Fortunately, there is an entire industry designed to keep us in shape without eliminating precious cartilage or boring us stiff. But it can be expensive to work out.
Kate Forgach, a baby boomer consumer specialist for Kinoli Inc., a group of websites that help consumers save money, offers some healthy yet money-saving tips for inexpensive, low-impact workouts.
--Go it alone. It takes discipline to maintain your own workout schedule, but joining a health club isn't necessary. We tell ourselves paying for a membership will force us to exercise, but the thinning crowds after January attest to the fallacy of this concept.
--Don't end up with a pricey coat rack. More than 10 million Americans use elliptical trainers, and an equal number prefer a reclining stationary bike, according to Charlene Laino of WebMD. Both knee-friendly machines reduce stress on joints while eliminating the aching-back syndrome.
But a lot of people buy them and then use them as expensive clothes hangers -- so always buy secondhand or refurbished home exercise equipment. Also buy an MP3 player. You can find free shipping codes for Best Buy and other retailers on such sites as FreeShipping.org.
--Stay limber.
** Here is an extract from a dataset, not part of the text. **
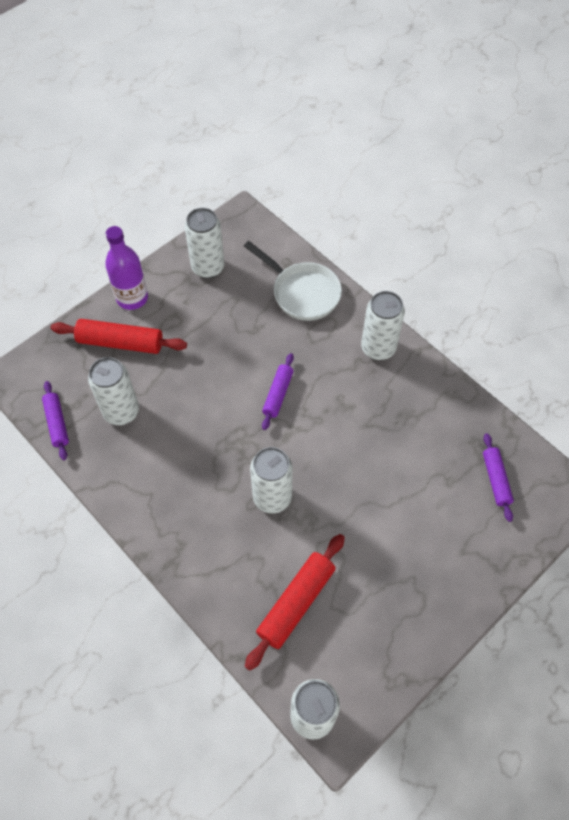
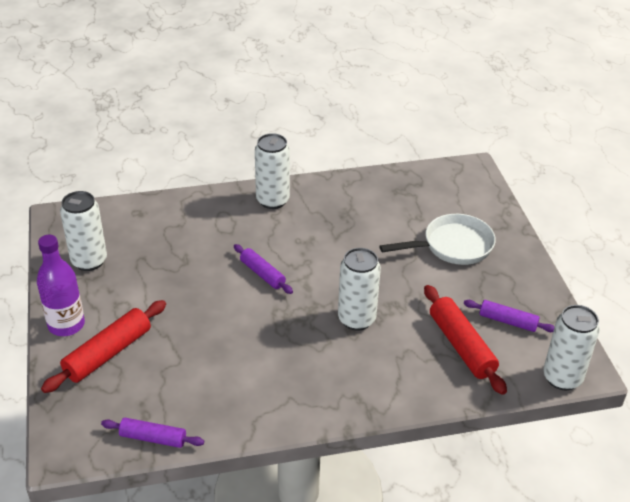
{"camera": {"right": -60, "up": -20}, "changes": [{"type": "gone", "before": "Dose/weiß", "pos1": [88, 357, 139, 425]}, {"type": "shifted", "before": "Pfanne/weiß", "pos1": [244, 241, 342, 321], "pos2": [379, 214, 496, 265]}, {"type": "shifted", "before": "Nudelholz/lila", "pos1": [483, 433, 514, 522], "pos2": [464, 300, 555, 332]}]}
There are countless DVDs and CDs to lead you through yoga or Pilates exercises at home, but it's important to be selective. You want an instructor who gives detailed instructions, such as "keep your stomach flat," "push away from the floor," etc. You don't want to fall into sloppy habits, as this can lead to strained muscles without the desired impact.
--Get outside. It costs nothing to walk with a friend or alone listening to music that moves you. AARP reports overweight people who walk 30 minutes per day, five days per week, can reduce their risk of diabetes nearly 60 percent. Add weights to your arms and legs when walking and you'll increase your body strength while getting a good cardio workout.
Buy an inexpensive bike at a garage sale, thrift store or online. If you have shoulder or back problems, invest in high-rise handlebars and have a professional adjust the bike to your body shape and size.